The moment that she met him, in the formal Spanish style
And looked into his honest eyes without a trace of guile
And read his soul so brave and pure, it seemed that time stood still
As nature linked their hearts as one, according to its will

A thousand days of happiness, a thousand days of bliss
Were all that God would grant them both before their final kiss
She laid her hero in his grave, and took their son in hand
And thought of how to speak to him and make him understand

Her gentle eyes had lost their shine; her hair was touched with gray
They wed her to the Dunker man, who took her far away
He never knew her sorrow, he never knew her soul
Inside her lonely citadel of iron self-control

He left her for another wife, and cast them all aside
But a mother’s duty to her sons would never be denied
And at the age of fifty-six, the time at last arrived
When she could welcome willingly the deadly reaper’s scythe

Oh sweet Angel of Jesus, wherefore lies your grave?
Your blood that is of Navarro, that Corsican so brave
By the village of Las Moras, down Rio Bravo way?
No one seems to know for sure, unto this very day

Oh, sons of Navarro!  Let not that Béjar rose
Lie with the dust of strangers, where no one ever goes
Join her with her heart's true love, on acres gently blessed
With shady hills below pecans, where heroes go to rest

Notes:
This historical poem is about one of my HS classmate's Tejano (in the original 
sense) ancestors from the time of the Texas Revolution and the story is told 
from that perspective.

The main characters are not named in the poem intentionally, and place names 
are the old Spanish ones, but I will share with you the names of the 
protagonist and her true love, in case you are interested in reading about 
them.
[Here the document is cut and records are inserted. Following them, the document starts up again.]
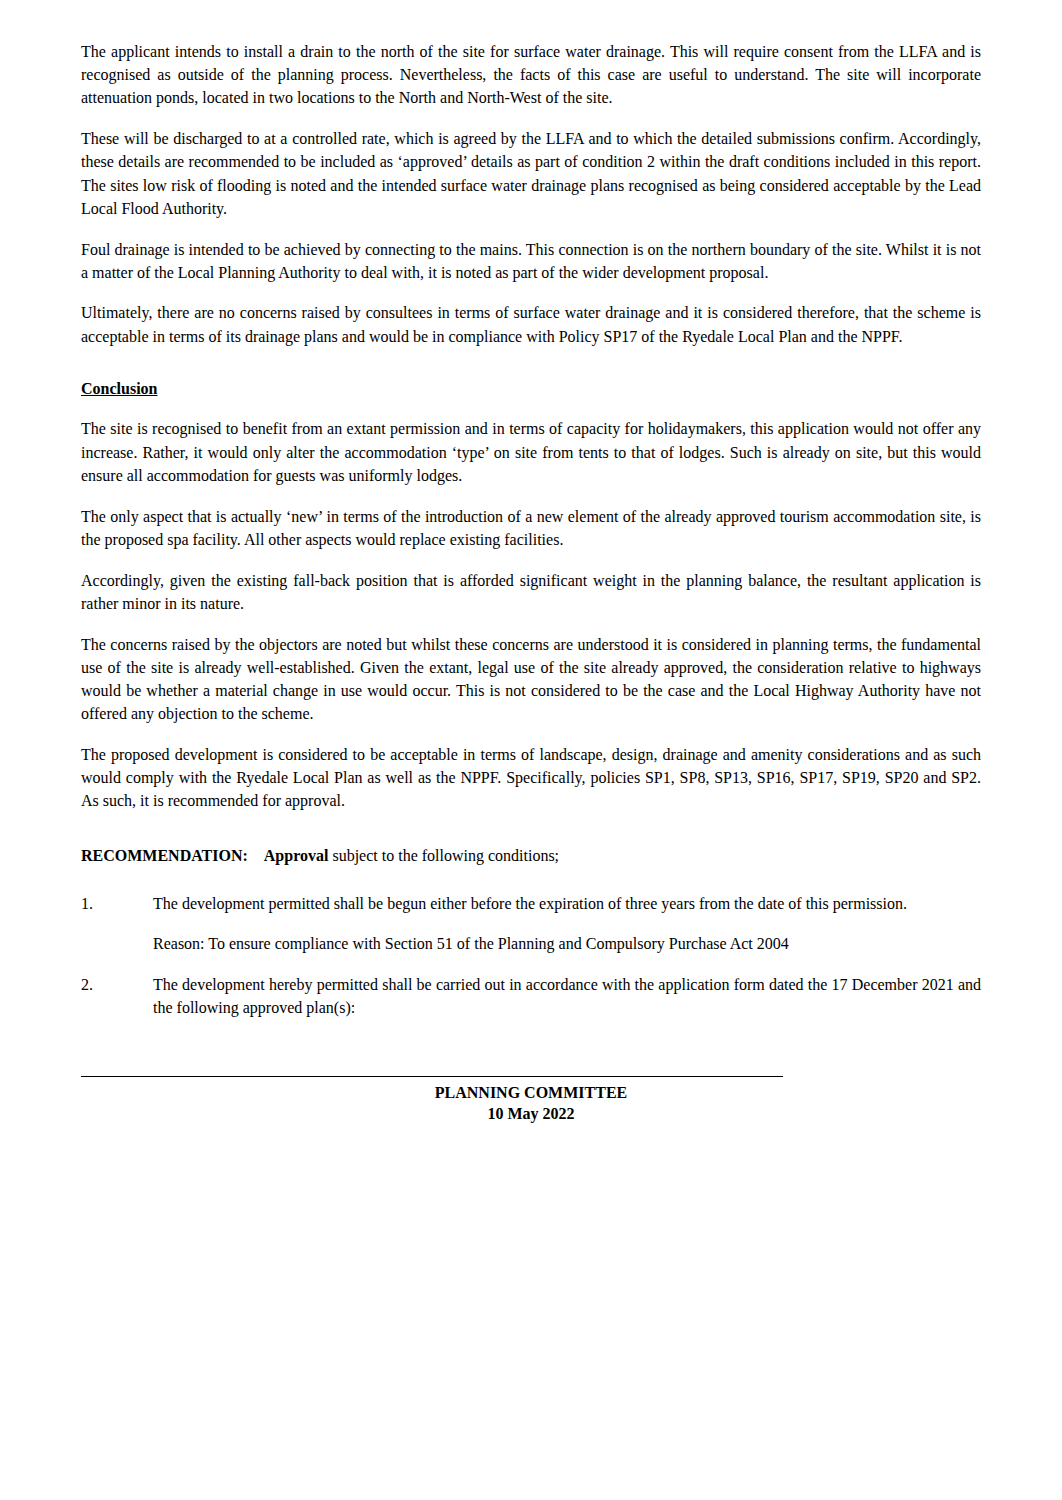The applicant intends to install a drain to the north of the site for surface water drainage. This will require consent from the LLFA and is recognised as outside of the planning process. Nevertheless, the facts of this case are useful to understand. The site will incorporate attenuation ponds, located in two locations to the North and North-West of the site.
These will be discharged to at a controlled rate, which is agreed by the LLFA and to which the detailed submissions confirm. Accordingly, these details are recommended to be included as ‘approved’ details as part of condition 2 within the draft conditions included in this report. The sites low risk of flooding is noted and the intended surface water drainage plans recognised as being considered acceptable by the Lead Local Flood Authority.
Foul drainage is intended to be achieved by connecting to the mains. This connection is on the northern boundary of the site. Whilst it is not a matter of the Local Planning Authority to deal with, it is noted as part of the wider development proposal.
Ultimately, there are no concerns raised by consultees in terms of surface water drainage and it is considered therefore, that the scheme is acceptable in terms of its drainage plans and would be in compliance with Policy SP17 of the Ryedale Local Plan and the NPPF.
Conclusion
The site is recognised to benefit from an extant permission and in terms of capacity for holidaymakers, this application would not offer any increase. Rather, it would only alter the accommodation ‘type’ on site from tents to that of lodges. Such is already on site, but this would ensure all accommodation for guests was uniformly lodges.
The only aspect that is actually ‘new’ in terms of the introduction of a new element of the already approved tourism accommodation site, is the proposed spa facility. All other aspects would replace existing facilities.
Accordingly, given the existing fall-back position that is afforded significant weight in the planning balance, the resultant application is rather minor in its nature.
The concerns raised by the objectors are noted but whilst these concerns are understood it is considered in planning terms, the fundamental use of the site is already well-established. Given the extant, legal use of the site already approved, the consideration relative to highways would be whether a material change in use would occur. This is not considered to be the case and the Local Highway Authority have not offered any objection to the scheme.
The proposed development is considered to be acceptable in terms of landscape, design, drainage and amenity considerations and as such would comply with the Ryedale Local Plan as well as the NPPF. Specifically, policies SP1, SP8, SP13, SP16, SP17, SP19, SP20 and SP2. As such, it is recommended for approval.
RECOMMENDATION: Approval subject to the following conditions;
The development permitted shall be begun either before the expiration of three years from the date of this permission.
Reason: To ensure compliance with Section 51 of the Planning and Compulsory Purchase Act 2004
The development hereby permitted shall be carried out in accordance with the application form dated the 17 December 2021 and the following approved plan(s):
PLANNING COMMITTEE
10 May 2022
Her name was Angela de Jesus Maria Blasa Navarro. She was the niece of 
Juan Antonio Navarro, one of the signers of the Texas Declaration of 
Independence and a member of the important Navarro family of Bejar, present 
day San Antonio. She married William Gordon Cooke, one of the heroes of the 
Texas revolution, who is buried on Republic Hill at the Texas State cemetery 
along with other notables. Angela was buried near Brackettville, originally called 
Las Moras.


The Dunker man was Angela's 2nd husband, Abraham Geiger Martin. He was a 
member of the German Baptist Brethren church, nicknamed Dunkers because 
they practiced full body baptism, but required three full immersions before you 
were properly baptized. Apparently the marriage was a total failure and he 
divorced her, leaving her to raise his son and William Cooke's son alone.